◆ What you will do: Go through the data and report how many lines include the word "linecap", giving only the number.

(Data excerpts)
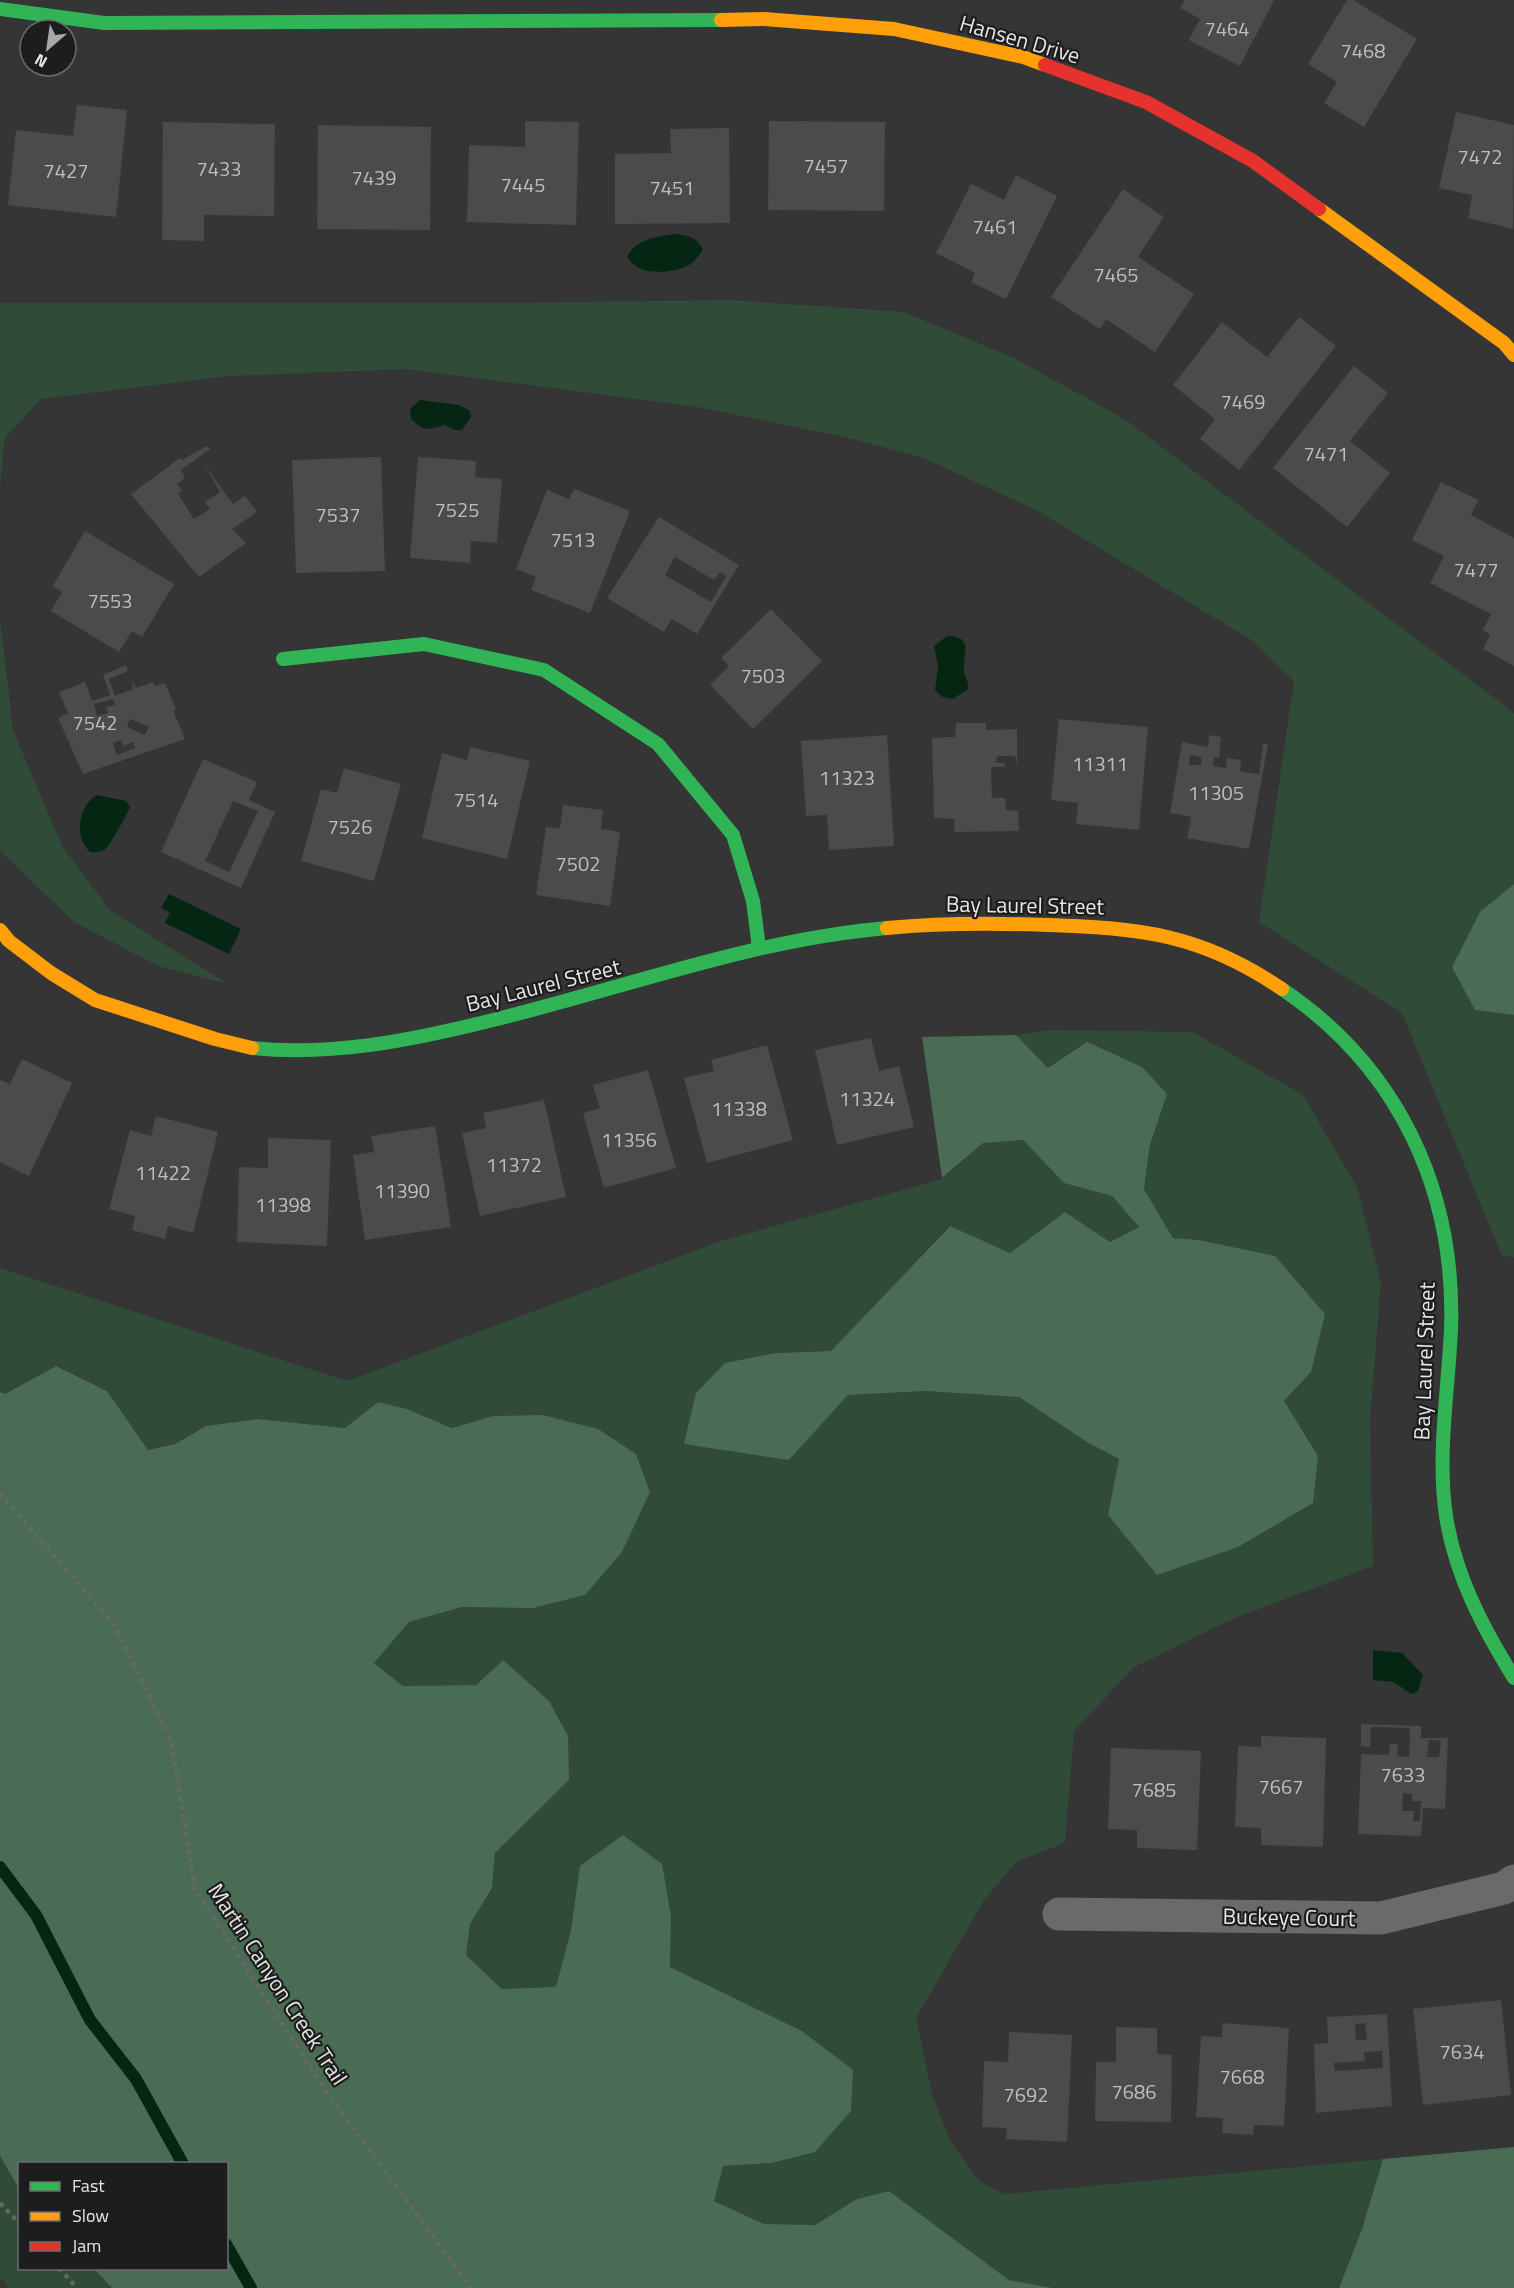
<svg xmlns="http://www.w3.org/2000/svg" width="1514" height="2288" font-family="'Titillium Web',sans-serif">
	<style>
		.green { fill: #314b39 }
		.forest { fill: #4a6b54 }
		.water { fill: #052612 }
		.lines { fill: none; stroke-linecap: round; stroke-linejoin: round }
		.stream { stroke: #052612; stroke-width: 12 }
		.building { fill: #4a4b4a; fill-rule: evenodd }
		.path { stroke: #666766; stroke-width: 4; stroke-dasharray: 4.5 4.5; stroke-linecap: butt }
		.street { stroke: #696a69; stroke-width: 33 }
		.fast { stroke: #30b455; stroke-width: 14 }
		.slow { stroke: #ff9f0a; stroke-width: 14 }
		.jam { stroke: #e5322d; stroke-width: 14 }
		.labels { text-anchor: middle; stroke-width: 4.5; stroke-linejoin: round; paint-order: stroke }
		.number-label { font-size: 20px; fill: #bebfbe }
		.street-label { font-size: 22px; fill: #e5e6e5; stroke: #1c1d1c }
	</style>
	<rect width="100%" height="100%" fill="#343534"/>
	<!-- green -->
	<g class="green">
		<polygon points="729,300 904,312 1012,357 1126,420 1514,713 1514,884 1480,913 1475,1010 1514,1015 1514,1257 1502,1256 1402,1013 1259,922 1294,681 1250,639 1036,510 924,458 849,438 698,407 406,369 228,376 41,399 5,438 0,486 0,303 505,303"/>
		<polygon points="0,618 13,730 62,846 111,911 228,984 158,966 74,922 0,851"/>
		<polygon points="1050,1030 1193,1032 1303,1095 1357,1187 1381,1282 1370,1419 1373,1566 1237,1617 1134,1667 1074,1731 1065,1843 1017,1861 984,1900 916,2018 932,2094 950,2140 979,2181 1004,2194 1383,2159 1362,2229 1339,2288 1053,2288 1009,2280 889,2191 857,2199 815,2225 764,2224 714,2201 722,2166 771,2163 802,2031 670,1967 671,1916 571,1930 556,1988 502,1989 466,1955 470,1924 492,1888 495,1853 569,1780 503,1660 476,1685 403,1686 374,1663 409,1622 462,1607 533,1608 493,1416 453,1428 407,1409 378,1402 345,1428 257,1419 206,1426 175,1444 148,1450 107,1391 56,1366 5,1394 0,1392 0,1268 347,1381 721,1241 942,1179 983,1143 1023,1140 1064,1183 1112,1196 1139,1227 1110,1242 1065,1212 1010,1253 949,1226 831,1351 776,1353 789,1460 848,1395 926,1391 1019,1397 1087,1442 1120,1459 1108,1515 1318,1456 1284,1401 1311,1372 1275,1256 1199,1240 1173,1238 1144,1189 1150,1145 1167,1094 1048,1068 1016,1035"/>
		<polygon points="0,2156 19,2189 20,2268 94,2269 112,2288 8,2288 0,2277"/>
	</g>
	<!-- forest -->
	<g class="forest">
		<polygon points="1514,884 1514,1015 1475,1010 1452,967 1480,912"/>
		<polygon points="1016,1035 1048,1068 1087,1042 1142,1067 1167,1094 1150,1145 1144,1189 1173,1238 1199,1240 1275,1256 1325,1314 1311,1372 1284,1401 1318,1456 1313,1503 1238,1547 1157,1575 1108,1515 1119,1459 1087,1442 1019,1397 926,1391 848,1395 789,1460 684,1444 696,1393 725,1363 776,1353 831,1351 950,1226 1010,1253 1065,1212 1110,1242 1139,1227 1112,1196 1064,1183 1023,1140 983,1143 942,1178 922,1037"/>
		<polygon points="56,1366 107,1391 148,1450 175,1444 206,1426 257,1419 345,1428 378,1402 407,1409 452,1428 493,1416 543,1415 598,1429 636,1454 650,1492 622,1552 585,1595 533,1608 462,1607 409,1622 374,1663 403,1686 476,1685 503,1660 549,1701 568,1736 569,1780 495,1853 492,1888 470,1924 466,1955 502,1989 556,1987 571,1930 580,1866 623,1835 662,1864 671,1916 670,1967 802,2031 853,2070 851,2111 815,2152 771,2163 723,2166 714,2201 764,2224 815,2225 857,2199 889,2191 1009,2280 1053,2288 112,2288 94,2269 226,2268 226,2164 20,2164 19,2189 0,2156 0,1392 5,1394"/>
		<polygon points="1514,2147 1514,2288 1339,2288 1362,2229 1383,2159"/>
	</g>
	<!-- water -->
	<g class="water">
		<path d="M676,234C689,236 697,237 703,250C700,254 695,261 691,264C673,274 638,277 627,257C637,238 656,237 676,234Z"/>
		<path d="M420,400L458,405L469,410L471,417L462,430H455L445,425C428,429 426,433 411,419L410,409Z"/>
		<path d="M947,636C976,637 962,654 964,671C965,678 969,681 968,689L953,699L942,697L935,690L938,666L934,646Z"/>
		<path d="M97,795L126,801L130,807C128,813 109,847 104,850C100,852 95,852 90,852C73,836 79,805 97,795Z"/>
		<polygon points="169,894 241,929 229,954 165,923 170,912 161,908"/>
		<polygon points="1373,1650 1402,1653 1423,1675 1418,1691 1411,1694 1394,1682 1373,1680"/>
	</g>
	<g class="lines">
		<!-- stream -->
		<g class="stream">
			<polyline points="0,1867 36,1915 90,2020 136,2079 183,2164"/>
			<polyline points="226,2244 251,2288"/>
		</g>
	</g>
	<!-- building -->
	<g class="building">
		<polygon points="1185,0 1274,0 1240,66 1189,40 1200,19 1180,8"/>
		<polygon points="1347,0 1353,0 1417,39 1364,127 1324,103 1337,82 1308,64"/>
		<polygon points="77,105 127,110 116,217 8,205 16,130 73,136"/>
		<polygon points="1456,112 1514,125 1513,229 1468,218 1472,195 1439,188"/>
		<polygon points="525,121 579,122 576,225 467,222 469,145 525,147"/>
		<polygon points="769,121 885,122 884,211 768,210"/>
		<polygon points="163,122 275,124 274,216 204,215 204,241 162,240"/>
		<polygon points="318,125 431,127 430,230 317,229"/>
		<polygon points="729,128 730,223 615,224 615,154 671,153 670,129"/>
		<polygon points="1016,175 1057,196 1006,299 971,282 975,273 936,253 971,184 1004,200"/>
		<polygon points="1123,189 1164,217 1138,257 1194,294 1155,352 1106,319 1100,329 1051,297"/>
		<polygon points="1299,317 1336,346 1239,470 1200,439 1215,419 1173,385 1222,322 1267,357"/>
		<polygon points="1354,366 1388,393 1350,441 1390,473 1347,527 1273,468"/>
		<polygon points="207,446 210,449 181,470 185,478 177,484 182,491 178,494 194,519 210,509 205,502 220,492 204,464 233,504 245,496 257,512 232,529 246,543 199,577 131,494 180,458 182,460"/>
		<polygon points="381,457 385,571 296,573 292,460"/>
		<polygon points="418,457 476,461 475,477 502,479 497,543 471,541 470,563 410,558"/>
		<polygon points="1441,482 1478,500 1471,515 1514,538 1514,666 1483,649 1490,635 1483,630 1491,614 1430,583 1444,556 1412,540"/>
		<polygon points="574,489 630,511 590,613 531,590 536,577 516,569 547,490 569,499"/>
		<path d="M659,517L739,565L697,634L672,619L664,632L607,598ZM675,557L714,580L720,572L726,576L711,602L665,575Z"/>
		<polygon points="85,531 174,584 142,637 132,631 119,652 51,611 62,592 53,586"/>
		<polygon points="771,609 822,661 753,729 710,685 729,666 721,658"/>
		<path d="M126,665L128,671L109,679L115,696L133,689L132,680L136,688L153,682L155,686L165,683L176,709L173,710L185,739L83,774L58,718L68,713L59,692L85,682L92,701L110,695L103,675ZM113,699L115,705L106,707L108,713L97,716L94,704ZM130,719L149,727L145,735L127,727ZM121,740L123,746L133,742L135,748L117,755L113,743Z"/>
		<polygon points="1059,719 1148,727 1139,830 1076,824 1078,803 1051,800"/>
		<polygon points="956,723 986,723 986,730 1017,729 1017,765 1015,756 997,756 996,763 1005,763 1005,767 991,767 992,798 1005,798 1006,810 1018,811 1019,831 954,832 955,819 934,818 932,738 955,737"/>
		<polygon points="887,735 894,846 829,850 827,815 806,816 801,741"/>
		<path d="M1209,735L1221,737L1219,758L1214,757L1213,766L1226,768L1227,758L1241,760L1240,771L1259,774L1263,743L1268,744L1249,849L1187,838L1191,817L1170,813L1182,742L1208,747ZM1190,755L1201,757V765H1189Z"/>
		<polygon points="470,747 530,761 507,859 422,838 442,753 467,760"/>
		<path d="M203,759L257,782L249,800L275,812L241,888L161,852ZM233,801L258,811L229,872L205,861Z"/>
		<polygon points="344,768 401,784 374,881 301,861 321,789 337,793"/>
		<polygon points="563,805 603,810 601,829 620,832 610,906 536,895 546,827 560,828"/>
		<polygon points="871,1038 879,1071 899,1066 914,1127 837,1145 815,1050"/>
		<polygon points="767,1045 793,1140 707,1163 684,1078 714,1071 711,1060"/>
		<polygon points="22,1059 72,1083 29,1176 0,1162 0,1080 10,1084"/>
		<polygon points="648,1070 676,1168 604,1188 583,1113 600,1108 593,1085"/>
		<polygon points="544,1100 566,1197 480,1216 462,1133 486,1128 483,1113"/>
		<polygon points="156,1116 218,1132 193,1233 168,1226 165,1239 132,1230 135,1216 109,1209 130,1130 151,1136"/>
		<polygon points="435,1126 451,1227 365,1240 353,1155 374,1152 371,1136"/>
		<polygon points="268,1138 331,1140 327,1246 237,1242 239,1167 268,1168"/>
		<path d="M1361,1724L1421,1726V1738H1448L1445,1809L1423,1808L1421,1836L1358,1834L1361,1754L1389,1755L1390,1744H1398L1397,1756L1409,1757L1410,1728L1371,1727L1370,1747L1361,1746ZM1429,1740L1441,1741L1439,1757H1427ZM1403,1793L1412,1794V1801H1421L1420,1821H1413L1414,1811H1402Z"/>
		<polygon points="1261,1736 1326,1738 1323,1847 1261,1845 1261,1828 1235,1827 1238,1746 1261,1747"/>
		<polygon points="1111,1748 1201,1751 1197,1850 1137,1848 1137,1830 1108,1829"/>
		<polygon points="1501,2000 1511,2095 1423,2105 1413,2009"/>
		<path d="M1387,2014L1392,2106L1316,2113L1314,2044L1328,2043L1327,2017ZM1365,2023L1367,2040H1356L1355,2024ZM1382,2051L1383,2068L1335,2071L1334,2063L1365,2061L1364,2052Z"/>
		<polygon points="1222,2023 1289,2028 1284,2126 1254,2125 1253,2135 1222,2133 1223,2118 1196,2117 1201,2036 1222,2037"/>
		<polygon points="1116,2027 1157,2028 1157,2054 1172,2055 1171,2122 1095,2121 1096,2062 1116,2062"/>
		<polygon points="1009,2032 1072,2035 1067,2142 1006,2139 1007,2128 982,2127 984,2061 1008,2062"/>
	</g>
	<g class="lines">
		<!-- path -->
		<g class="path">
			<polyline points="0,1493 114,1625 171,1741 195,1889 323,2087 471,2288"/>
			<polyline points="0,2203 20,2224"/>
			<polyline points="59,2268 77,2288"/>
		</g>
		<!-- street -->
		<polyline class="street" points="1059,1914 1381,1918 1504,1888 1514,1881"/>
		<!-- fast -->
		<g class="fast">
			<polyline points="0,9 104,23 721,20"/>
			<polyline points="283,659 424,644 544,670 658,744 733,835 753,901 759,948"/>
			<path d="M1282,989C1398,1067 1456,1190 1451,1330C1448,1393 1437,1454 1446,1516C1455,1575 1483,1628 1514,1678"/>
			<path d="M252,1048C331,1056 408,1041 485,1022C619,990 749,940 887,928"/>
		</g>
		<!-- slow -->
		<g class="slow">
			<polyline points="721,20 764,19 894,29 1023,57 1045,65"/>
			<polyline points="1319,209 1504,343 1514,355"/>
			<path d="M887,928C940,923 994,923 1047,925C1141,928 1201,934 1282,989"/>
			<polyline points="0,930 9,941 51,973 95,1000 215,1039 252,1048"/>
		</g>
		<!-- jam -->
		<polyline class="jam" points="1045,65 1146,102 1253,161 1319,209"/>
	</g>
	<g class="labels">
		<!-- number labels -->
		<g class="number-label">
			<text x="1227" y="36">7464</text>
			<text x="1363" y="58">7468</text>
			<text x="1480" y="164">7472</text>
			<text x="826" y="173">7457</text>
			<text x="219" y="176">7433</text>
			<text x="66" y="178">7427</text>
			<text x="374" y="185">7439</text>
			<text x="523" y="192">7445</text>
			<text x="672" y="195">7451</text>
			<text x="995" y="234">7461</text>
			<text x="1116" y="282">7465</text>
			<text x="1243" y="409">7469</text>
			<text x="1326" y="461">7471</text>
			<text x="457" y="517">7525</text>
			<text x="338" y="522">7537</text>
			<text x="573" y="547">7513</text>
			<text x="1476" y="577">7477</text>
			<text x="110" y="608">7553</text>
			<text x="763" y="683">7503</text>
			<text x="95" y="730">7542</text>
			<text x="1100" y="771">11311</text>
			<text x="847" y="785">11323</text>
			<text x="1216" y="800">11305</text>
			<text x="476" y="807">7514</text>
			<text x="350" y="834">7526</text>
			<text x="578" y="871">7502</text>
			<text x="867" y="1106">11324</text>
			<text x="739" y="1116">11338</text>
			<text x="629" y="1147">11356</text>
			<text x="514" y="1172">11372</text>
			<text x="163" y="1180">11422</text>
			<text x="402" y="1198">11390</text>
			<text x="283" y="1212">11398</text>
			<text x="1403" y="1782">7633</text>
			<text x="1281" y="1794">7667</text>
			<text x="1154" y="1797">7685</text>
			<text x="1462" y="2059">7634</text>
			<text x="1242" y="2084">7668</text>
			<text x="1134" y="2099">7686</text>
			<text x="1026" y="2102">7692</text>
		</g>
		<!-- street labels -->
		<g class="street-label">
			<text transform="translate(1020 39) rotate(16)" y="8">Hansen Drive</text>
			<text transform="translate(1025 905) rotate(1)" y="8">Bay Laurel Street</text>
			<text transform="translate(543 985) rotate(-14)" y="8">Bay Laurel Street</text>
			<text transform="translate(1424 1361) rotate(-88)" y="8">Bay Laurel Street</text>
			<text transform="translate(1289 1917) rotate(1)" y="8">Buckeye Court</text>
			<text transform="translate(278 1984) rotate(57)" y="8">Martin Canyon Creek Trail</text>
		</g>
	</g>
	<!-- legend -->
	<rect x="18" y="2162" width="210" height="108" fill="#1c1d1c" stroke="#6c6d6c" stroke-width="1.5"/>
	<rect x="30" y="2182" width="30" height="9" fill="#30b455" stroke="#6c6d6c" stroke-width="1.5"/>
	<text x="72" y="2192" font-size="18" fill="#e5e6e5">Fast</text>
	<rect x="30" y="2212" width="30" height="9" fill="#ff9f0a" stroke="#6c6d6c" stroke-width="1.5"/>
	<text x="72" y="2222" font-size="18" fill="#e5e6e5">Slow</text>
	<rect x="30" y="2242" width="30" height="9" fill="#e5322d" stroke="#6c6d6c" stroke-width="1.5"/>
	<text x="72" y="2252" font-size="18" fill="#e5e6e5">Jam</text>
	<!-- north arrow -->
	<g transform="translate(48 48) rotate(209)"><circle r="28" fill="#1c1d1c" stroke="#6c6d6c" stroke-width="1.5"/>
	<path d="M0-4.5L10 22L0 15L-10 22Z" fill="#a7a8a7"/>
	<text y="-9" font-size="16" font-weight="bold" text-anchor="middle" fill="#e5e6e5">N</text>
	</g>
</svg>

◆ Solution to this exercise: 2